- The holidays are quickly approaching and many entrepreneurs are creating new ecommerce strategies and online shopping experiences as shutdowns and social distancing measures prevent in-person sales.
- Meanwhile, consumers increased their weekly online shopping during the pandemic, according to a report from the Rand Corporation. Among people younger than 35, 48% were shopping online once a week before the pandemic; which jumped to 62% during the crisis.
- Business Insider spoke with experts who gave tips on improving ecommerce strategies, including a sly way to raise money and create buzz at the same time.
- This article is part of a series called Resources for Resilience, focused on providing tips and inspiration for small businesses who are learning how to survive and thrive in today’s economy.
The holidays are quickly approaching, and while that brings the hope of strong seasonal sales, entrepreneurs are also contending with the coronavirus pandemic. Many were forced to rethink their ecommerce strategies and online shopping experiences as shutdowns and social distancing measures prevented in-person sales.
Meanwhile, consumers increased their weekly online shopping during the pandemic, according to a report from the global policy think tank Rand Corporation. Forty-eight percent of people younger than 35 were shopping once a week before the pandemic, but that jumped to 62% during the crisis.
Business Insider spoke with experts who shared their insights on keeping customers engaged, developing new revenue streams, and creating buzz on a budget.
Table of Contents
Keep your information up to date
Businesses should ensure their basic information about store hours and whether they’re offering delivery or curbside pickup is updated for the holiday season, said Michelle Klein, the vice president of global customer marketing at Facebook.
“Keeping that fresh and relevant is really key to helping consumers understand how to connect with you,” she added.
Engage in conversation
The pandemic has forced many business owners to rethink how they regularly communicate with customers, Klein said. Instead of in-person conversations and storefront announcements, entrepreneurs must use their websites and social media pages to promote sales, project their brand values, and share their founding story.
Including those details are vital to building a personal connection with customers, Klein said. Business owners should also get creative on social media platforms to create a back-and-forth dialogue with consumers, she added.
Reframe your services and products
The pandemic forced many entrepreneurs to rethink their business models or add new revenue streams to their strategies. For example, many brick-and-mortar shops pivoted to selling at-home kits and online classes to keep sales up.
The Bird House cofounders and sisters Nicci Jordan Hubert and Brooke Jordan offered their hair salon customers Quarantine Color Kits, which provides the tools and materials needed for root touch-ups or all-over color jobs. Additionally, Serrano Wine cofounders Sarah and Brice Garrett transitioned to virtual wine tastings during the pandemic.
Build a web following before launching a mobile app
With so many consumers shopping on their phones, companies may be tempted to create an app that engages with mobile customers.

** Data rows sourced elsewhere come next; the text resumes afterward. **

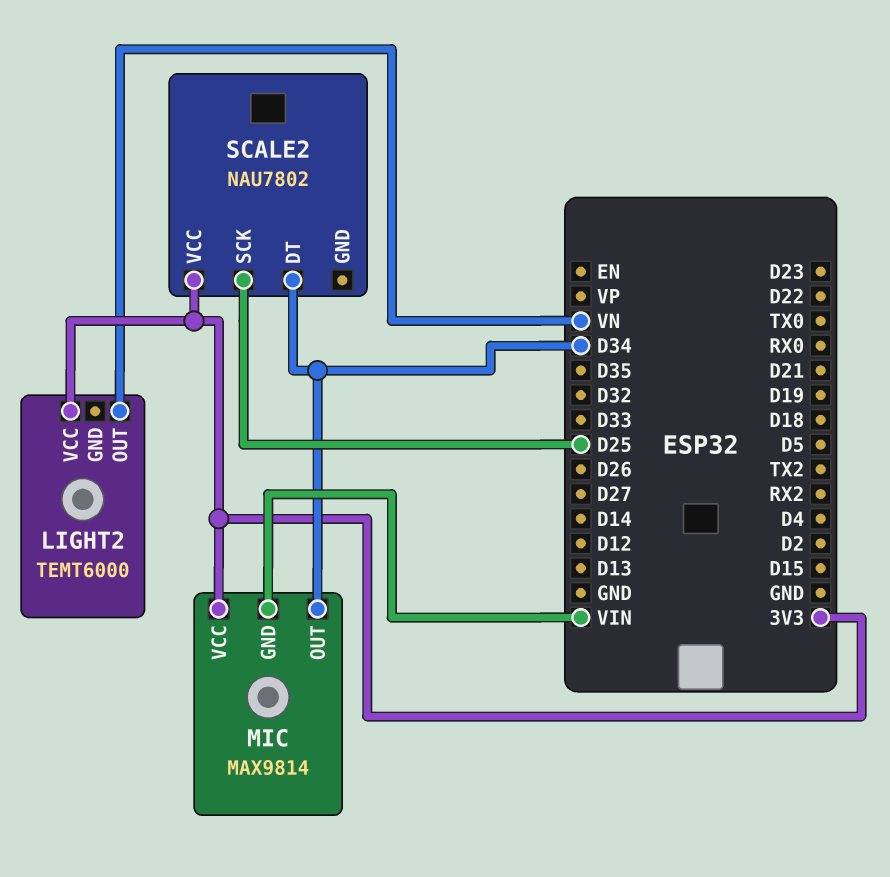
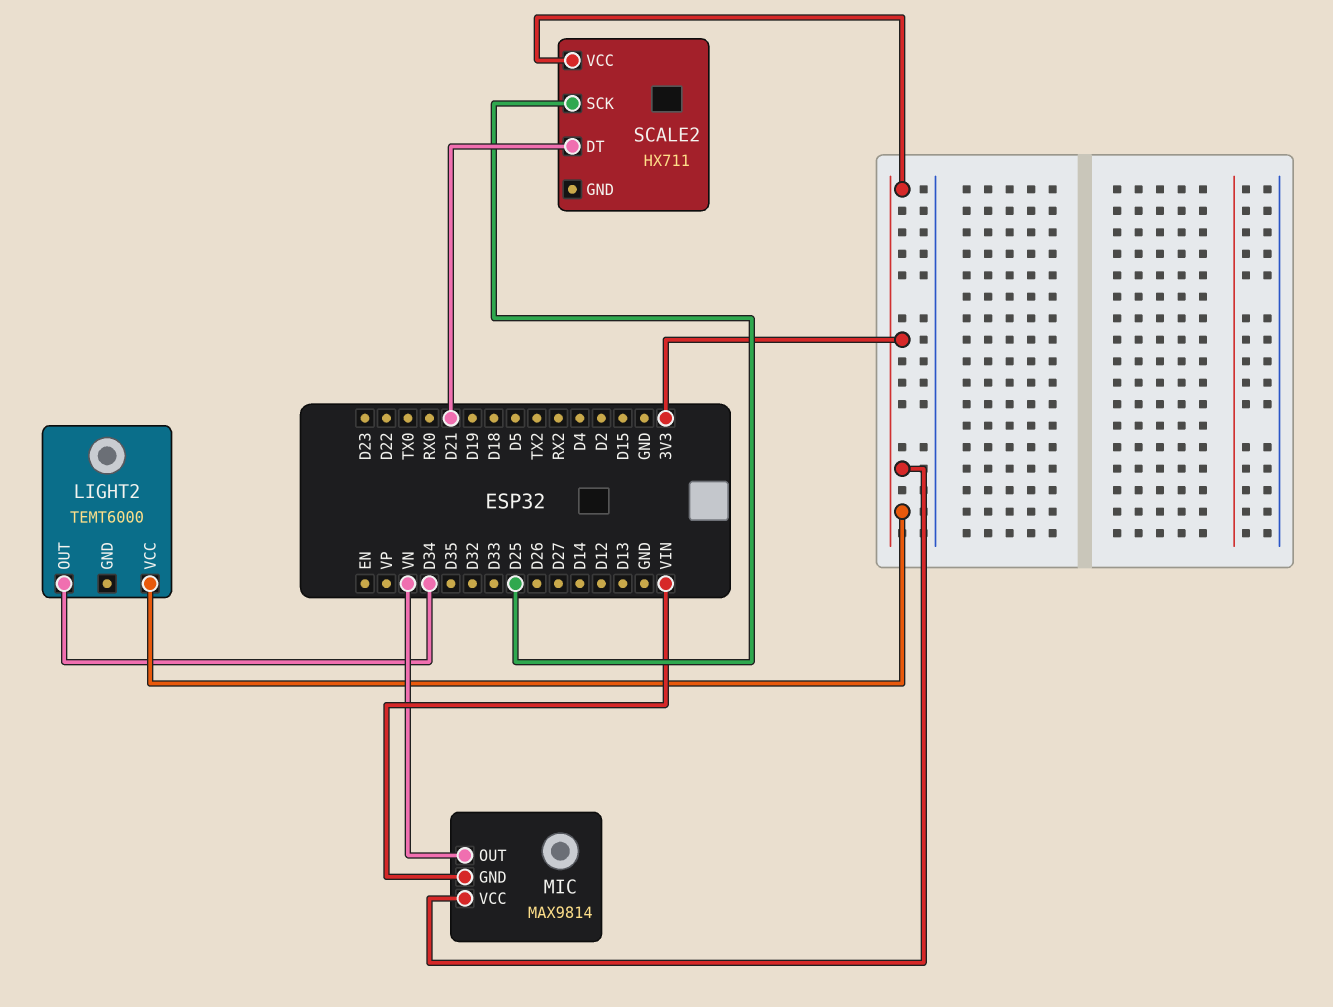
LIGHT2 pin OUT: VN -> D34
MIC pin OUT: D34 -> VN
SCALE2: NAU7802 -> HX711
SCALE2 pin DT: D34 -> D21

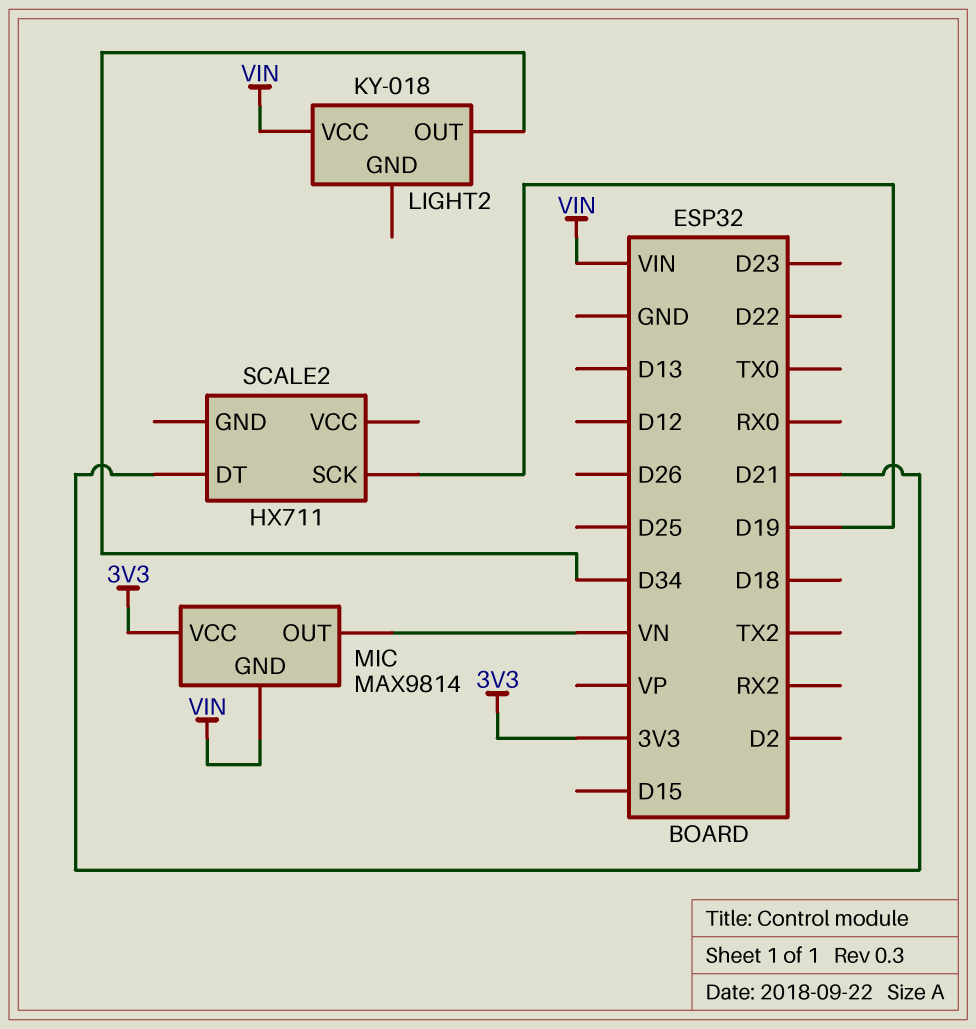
LIGHT2: TEMT6000 -> KY-018
LIGHT2 pin VCC: 3V3 -> VIN
SCALE2 pin SCK: D25 -> D19
SCALE2 pin VCC: 3V3 -> none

However, developing a mobile app isn’t always cost-effective, said Anindya Ghose, a business professor at New York University’s Stern School of Business.
For starters, hiring someone to create a good app could cost up to six figures, Ghose said. It’s better for entrepreneurs to focus their efforts and money on developing a strong consumer base through a mobile-optimized website and social media pages before spending the cash on an app, he said. Otherwise, the investment might not pay off.
Use existing ecommerce platforms
Entrepreneurs don’t have to reinvent the wheel if they want to start an ecommerce arm of their business. Platforms like Shopify, Instagram, and Amazon make the process simple for first-time entrepreneurs. Additionally, those sites are more cost-effective for “mom and pop stores that don’t have the ambitions of becoming a unicorn startup,” Ghose said.
For instance, Shopify’s monthly plans start at $29 and include website hosting, resources, and marketing tools. What’s more, the platform offers built-in drop shipping services so entrepreneurs don’t have to establish their own system.
Create a buzz
Once entrepreneurs have their platform and business model established, they should focus on spreading word of mouth, Ghose said. For example, business owners should find ways to leverage positive product reviews, and social media posts to create excitement over the company. Turning customers into advocates with ambassador or rewards programs can also save money on advertising, he added.
Creating excitement through events and community attracts passionate customers, Ghose noted. He’s previously advised companies to consider launching a crowdfunding campaign in the hopes of generating interest from shoppers.
“It’s not about raising a hundred thousand dollars for your new gadget,” he said, “because you’re going to create so much buzz that eventually customers will line up to buy your product.”